When I first began photographing birds (which is the only reason I became interested in photography) I was more concerned with getting shots of unusual species, regardless of the overall photo composition, than I was with simply taking a quality photo. I've met many bird photographers that have experienced this same phenomena. It makes sense, when starting out most individuals yearn for capturing an image of something rare and exciting. After all, a rare and exciting subject makes for a rare and exciting photo, right? 

Don't overlook the common birds.

Over time I've found I enjoy a well composed photo that invokes emotion within the viewer more so than a non-exceptional photo of a more interesting species. I've witnessed photographers (I also still fall victim) pass by grackles perched on flower covered branches dripping with warm, saturated, morning sunlight, in order to photograph red-legged honeycreepers deep in shadow on a distant branch where a quality photo is very unlikely. 

In those situations, take the grackles. 

Learn to appreciate photos that have good composition (lighting, setting, clarity, contrast, color, etc...) even if they have a "not-so-exciting" subject. Once you train your brain to favor these scenarios you'll find that you capture a great deal more quality photos. It will also prepare you for the moments when you get lucky enough to spot a quality species in a quality setting. It's important to have your skills honed in on taking advantage of accurate camera settings, quickly, when the big moments come. 

I was thinking through this concept while out taking photographs today. Nothing too special was going on so I decided I would put my attention on a species that I normally don't attempt to capture images of because they are very common, and don't have a particularly exciting coloration (to my eye, anyway). The species: the red-winged blackbird.

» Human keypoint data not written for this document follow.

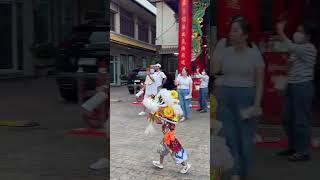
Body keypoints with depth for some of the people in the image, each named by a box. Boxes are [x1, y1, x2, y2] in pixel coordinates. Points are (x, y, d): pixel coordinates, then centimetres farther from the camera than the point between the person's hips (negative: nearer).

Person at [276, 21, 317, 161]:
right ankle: (293, 147, 27)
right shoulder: (297, 49, 17)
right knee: (287, 119, 14)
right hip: (292, 86, 10)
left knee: (301, 120, -4)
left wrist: (280, 30, -15)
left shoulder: (309, 48, -12)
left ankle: (303, 152, 5)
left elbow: (289, 45, -24)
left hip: (303, 87, -10)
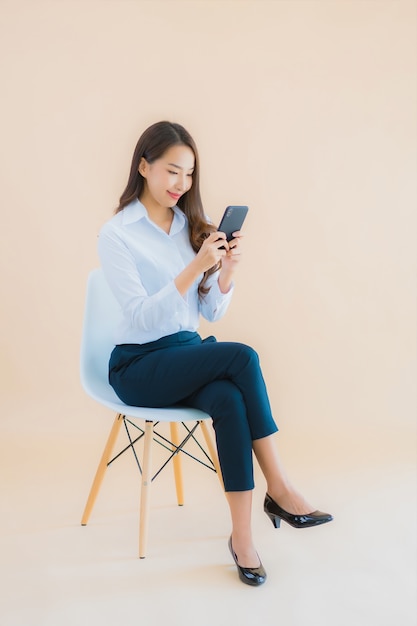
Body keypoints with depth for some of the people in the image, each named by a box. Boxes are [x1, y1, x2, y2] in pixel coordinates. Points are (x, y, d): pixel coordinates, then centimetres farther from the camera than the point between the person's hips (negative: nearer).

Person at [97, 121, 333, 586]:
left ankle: (242, 534, -25)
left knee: (229, 400, -31)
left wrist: (228, 269, -12)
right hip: (138, 366, -5)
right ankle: (279, 490, -20)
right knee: (243, 357, -29)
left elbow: (212, 312, 7)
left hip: (189, 355, 5)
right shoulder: (116, 233, -7)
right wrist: (195, 266, -27)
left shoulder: (192, 227, 9)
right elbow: (141, 316, -19)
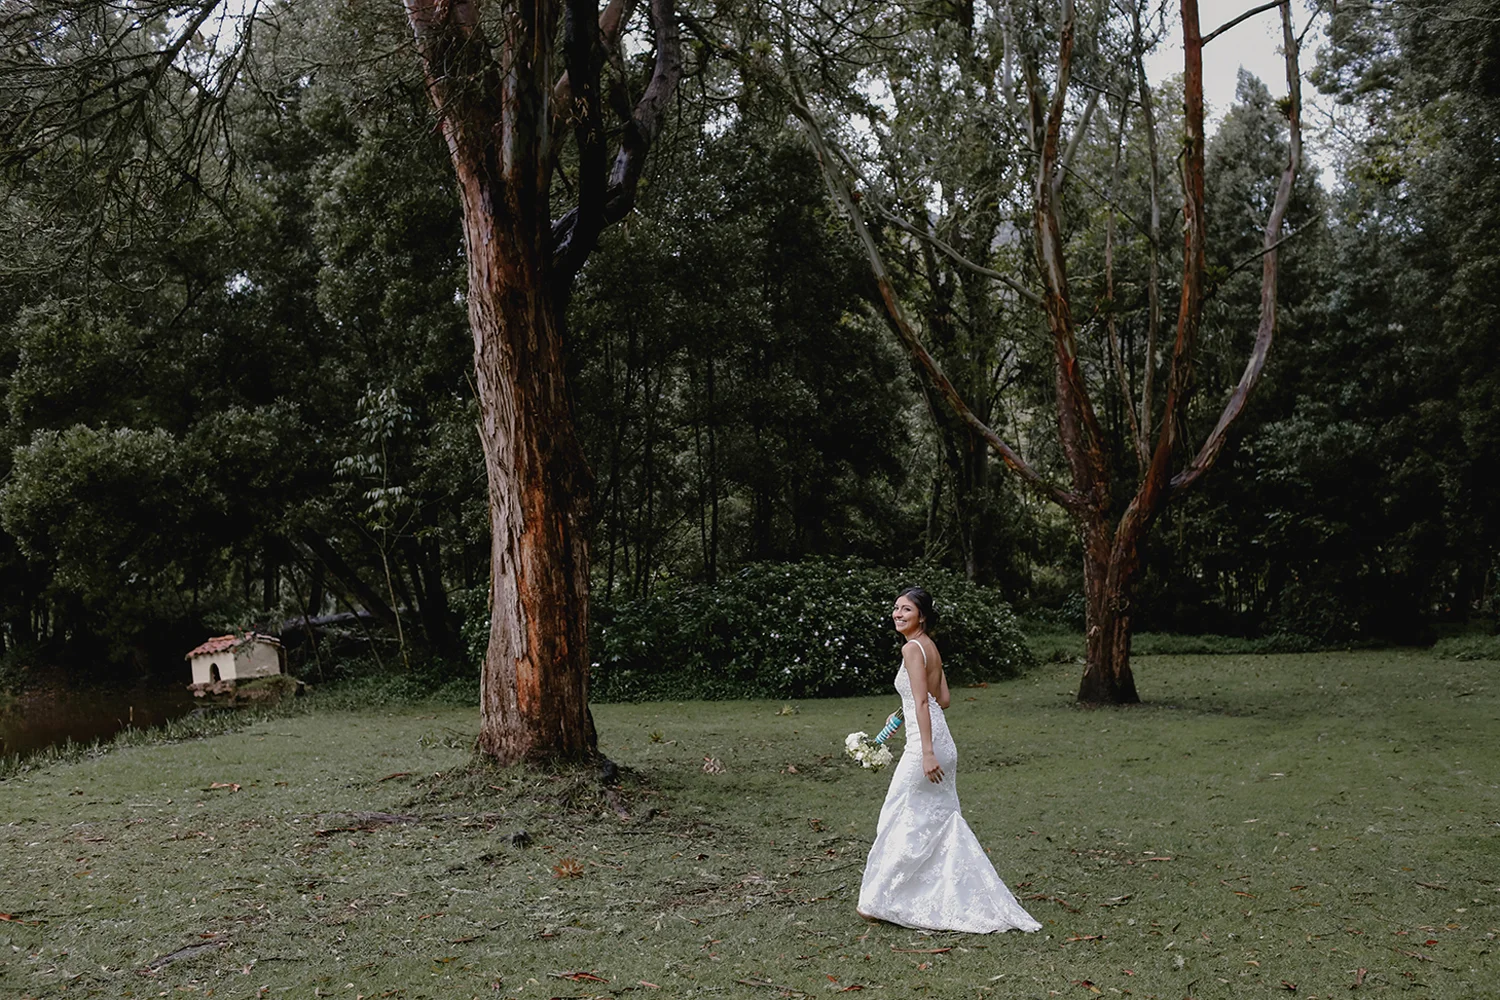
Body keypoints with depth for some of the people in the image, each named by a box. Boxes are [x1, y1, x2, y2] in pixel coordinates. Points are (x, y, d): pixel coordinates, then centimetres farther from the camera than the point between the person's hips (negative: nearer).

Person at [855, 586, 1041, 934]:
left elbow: (922, 701, -20)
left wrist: (926, 753, -24)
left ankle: (881, 900, 12)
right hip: (942, 743, 9)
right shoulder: (931, 647, 13)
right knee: (942, 820, 14)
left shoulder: (912, 648, -13)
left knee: (902, 821, 1)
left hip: (924, 743, -9)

I ended up coming away with a few photos that I really like and think are fine photos even though I'm not too personally excited about the subject. Capturing photos of common species with quality total composition will undoubtedly prepare me for the moments when a great subject happens to be in a great spot. With any luck, I'll also get some great shots along the way. 


Site Creation

Just finished putting this site together and put some photos on it. Had to try out the blog feature and figured I may as well start now!

I plan to blog regular entries here regarding birding, photography, birding expeditions... on and on. I'm not entirely sure of the exact direction this will be taking, so it will be fun to see it evolve and gain momentum over time.